The South Carolina coast offers quite fickle January weather. We have walked the beach while snow flurries floated through the palm trees and got sunburned in 80-degree heat. This year the temperatures stayed primarily in the 50s and 60s, or about average.
Walking the beach in 60-degree weather shows how very differently people experience life. We saw people frolicking in the water in their bikinis, soaking up the rays in shorts and a t-shirt, walking along the beach in pants and light coats, and bundled up with winter coats, scarves, gloves, and stocking caps.
Who’s right? Everyone. Each person brings his or her own perspective on whether 60 degrees qualifies as “hot,” “warm,” or “cold.” This perspective comes from their lived experiences. For someone coming from South Miami, 60 probably feels pretty cold. For someone from northern Minnesota, it probably feels pretty good, perhaps 100-degrees warmer than when they left! Both have judged the objective reality (60-degree heat) through their own lens and experiences to arrive at the conclusion that works for them.
In these divisive times, realizing that we each bring our own experiences can make more satisfying interactions and relationships.
How can you begin to see things from others’ perspective? Try the following:
Suspend immediate judgement. Easier said than done as our brain’s hardwiring craves consistency and predictability. Imagine if we questioned every little decision we make in a day; nothing else would get done! Instead, the brain jumps to what it knows and tells you to act accordingly. The South Miami person’s brain tells them to wear a coat on a “cold” 60 day, while the Minnesotan’s brain loves the heat! Next time you immediately start to judge someone who acts differently than you – or swims in the ocean on a 60-degree day, stop and ask yourself why they might act the way they do. And recognize that “different” does not always mean wrong.

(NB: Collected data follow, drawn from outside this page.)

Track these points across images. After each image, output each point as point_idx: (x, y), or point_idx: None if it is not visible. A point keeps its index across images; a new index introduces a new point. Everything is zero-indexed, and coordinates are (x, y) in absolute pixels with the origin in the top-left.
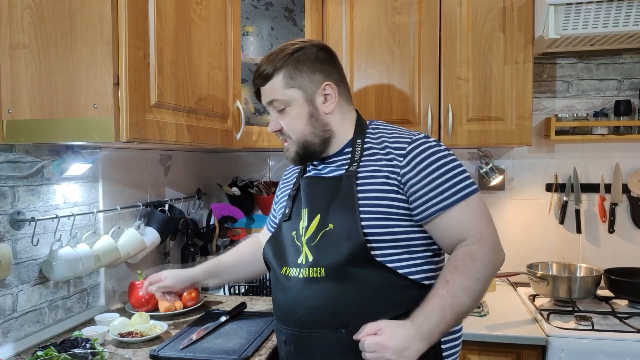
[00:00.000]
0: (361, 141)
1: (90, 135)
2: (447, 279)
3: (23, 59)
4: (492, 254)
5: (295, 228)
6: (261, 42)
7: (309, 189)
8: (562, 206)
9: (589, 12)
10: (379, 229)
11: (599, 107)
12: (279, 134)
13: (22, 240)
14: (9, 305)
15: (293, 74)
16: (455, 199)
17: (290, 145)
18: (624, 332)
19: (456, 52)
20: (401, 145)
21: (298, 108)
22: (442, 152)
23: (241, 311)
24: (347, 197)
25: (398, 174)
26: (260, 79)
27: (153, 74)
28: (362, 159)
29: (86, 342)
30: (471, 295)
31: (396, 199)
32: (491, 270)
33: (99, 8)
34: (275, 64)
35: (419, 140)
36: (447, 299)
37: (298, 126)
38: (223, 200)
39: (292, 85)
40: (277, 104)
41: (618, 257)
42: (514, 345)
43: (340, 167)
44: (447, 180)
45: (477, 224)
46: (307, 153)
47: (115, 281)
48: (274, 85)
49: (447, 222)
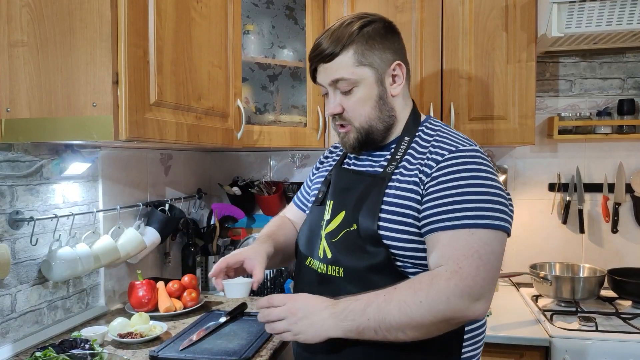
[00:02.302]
0: (409, 139)
1: (89, 134)
2: (396, 286)
3: (22, 57)
4: (457, 294)
5: (322, 217)
6: (262, 40)
7: (340, 181)
8: (565, 206)
9: (592, 10)
10: (398, 242)
11: (602, 106)
12: (337, 118)
13: (21, 240)
14: (8, 305)
15: (365, 50)
16: (461, 223)
17: (349, 132)
18: (628, 333)
19: (458, 50)
20: (442, 152)
21: (367, 89)
22: (482, 172)
23: (242, 312)
24: (374, 200)
25: (423, 182)
26: (324, 55)
27: (153, 72)
28: (403, 158)
29: (85, 343)
30: (403, 312)
31: (416, 209)
32: (442, 307)
33: (98, 6)
34: (344, 39)
35: (463, 151)
36: (381, 299)
37: (365, 109)
38: (224, 200)
39: (363, 63)
40: (344, 84)
41: (621, 257)
42: (517, 346)
43: (380, 163)
44: (465, 201)
45: (463, 258)
46: (368, 140)
47: (115, 281)
48: (341, 63)
49: (436, 242)
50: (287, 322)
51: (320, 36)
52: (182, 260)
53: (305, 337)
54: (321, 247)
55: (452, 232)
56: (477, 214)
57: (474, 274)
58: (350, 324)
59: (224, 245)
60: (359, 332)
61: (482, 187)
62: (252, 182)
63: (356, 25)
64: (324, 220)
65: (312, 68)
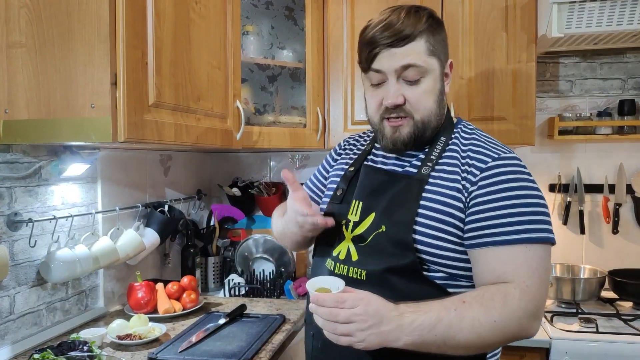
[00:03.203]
0: (445, 139)
1: (87, 135)
2: (465, 300)
3: (20, 58)
4: (527, 314)
5: (344, 216)
6: (261, 41)
7: (370, 181)
8: (566, 207)
9: (592, 10)
10: (432, 248)
11: (603, 106)
12: (392, 110)
13: (20, 242)
14: (6, 307)
15: (434, 41)
16: (514, 238)
17: (403, 126)
18: (628, 334)
19: (458, 51)
20: (484, 158)
21: (433, 81)
22: (527, 182)
23: (241, 313)
24: (409, 203)
25: (467, 190)
26: (399, 37)
27: (151, 73)
28: (439, 160)
29: (83, 345)
30: (475, 332)
31: (458, 218)
32: (514, 328)
33: (96, 7)
34: (420, 25)
35: (506, 159)
36: (452, 316)
37: (429, 102)
38: (223, 201)
39: (434, 53)
40: (414, 71)
41: (622, 258)
42: (517, 348)
43: (412, 164)
44: (516, 214)
45: (528, 276)
46: (420, 137)
47: (114, 283)
48: (414, 49)
49: (492, 258)
50: (354, 326)
51: (385, 18)
52: (181, 262)
53: (364, 345)
54: (344, 248)
55: (508, 248)
56: (531, 228)
57: (539, 294)
58: (415, 338)
59: (223, 247)
60: (420, 346)
61: (531, 197)
62: (252, 183)
63: (424, 13)
64: (349, 221)
65: (374, 52)
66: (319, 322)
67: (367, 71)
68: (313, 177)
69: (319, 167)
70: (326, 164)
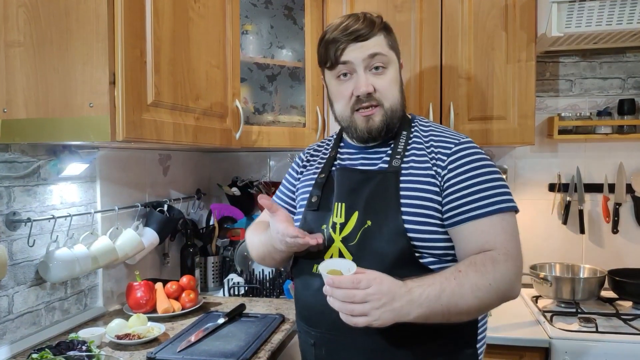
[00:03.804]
0: (407, 133)
1: (86, 134)
2: (460, 269)
3: (18, 57)
4: (514, 274)
5: (325, 222)
6: (260, 40)
7: (346, 181)
8: (565, 206)
9: (592, 9)
10: (420, 233)
11: (603, 106)
12: (365, 98)
13: (18, 241)
14: (5, 307)
15: (390, 39)
16: (490, 210)
17: (376, 113)
18: (628, 334)
19: (458, 50)
20: (447, 145)
21: (395, 72)
22: (486, 160)
23: (240, 313)
24: (390, 195)
25: (440, 175)
26: (360, 34)
27: (150, 72)
28: (405, 153)
29: (82, 345)
30: (475, 296)
31: (436, 201)
32: (505, 288)
33: (94, 5)
34: (376, 25)
35: (466, 142)
36: (453, 284)
37: (395, 91)
38: (223, 200)
39: (391, 46)
40: (380, 59)
41: (622, 258)
42: (517, 348)
43: (381, 159)
44: (487, 189)
45: (507, 241)
46: (390, 125)
47: (113, 282)
48: (378, 40)
49: (474, 231)
50: (370, 305)
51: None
52: (180, 261)
53: (380, 323)
54: (335, 251)
55: (487, 219)
56: (501, 199)
57: (518, 255)
58: (424, 310)
59: (222, 246)
60: (428, 317)
61: (494, 173)
62: (251, 183)
63: (377, 18)
64: (335, 224)
65: (341, 47)
66: (335, 305)
67: (334, 66)
68: (280, 193)
69: (283, 181)
70: (290, 178)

Ask questions to seek understanding. Don’t cross examine them or play “gotcha” but ask questions that will allow you to better understand why they believe or act in a particular way. “Hey, where are you from? Miami? What temperature are you used to in January?” When you have an open, honest conversation about their experiences, you also deepen your relationship with the person while learning more about yourself and the world around you.
Listen. In addition to asking good questions, really listen to what they say without automatically trying to frame your response. When you really listen, you can begin to understand.
Expand your experiences. Your perspectives come from your experiences so to the extent you can, challenge yourself to get out of your comfort zone to experience other cultures, places, and people. If you can’t travel, read or watch television shows or movies about something new to you.
Recognizing that people bring their own perspective to each situation can help you see things from others’ points of view, minimizing conflict or helping to resolve one once it begins.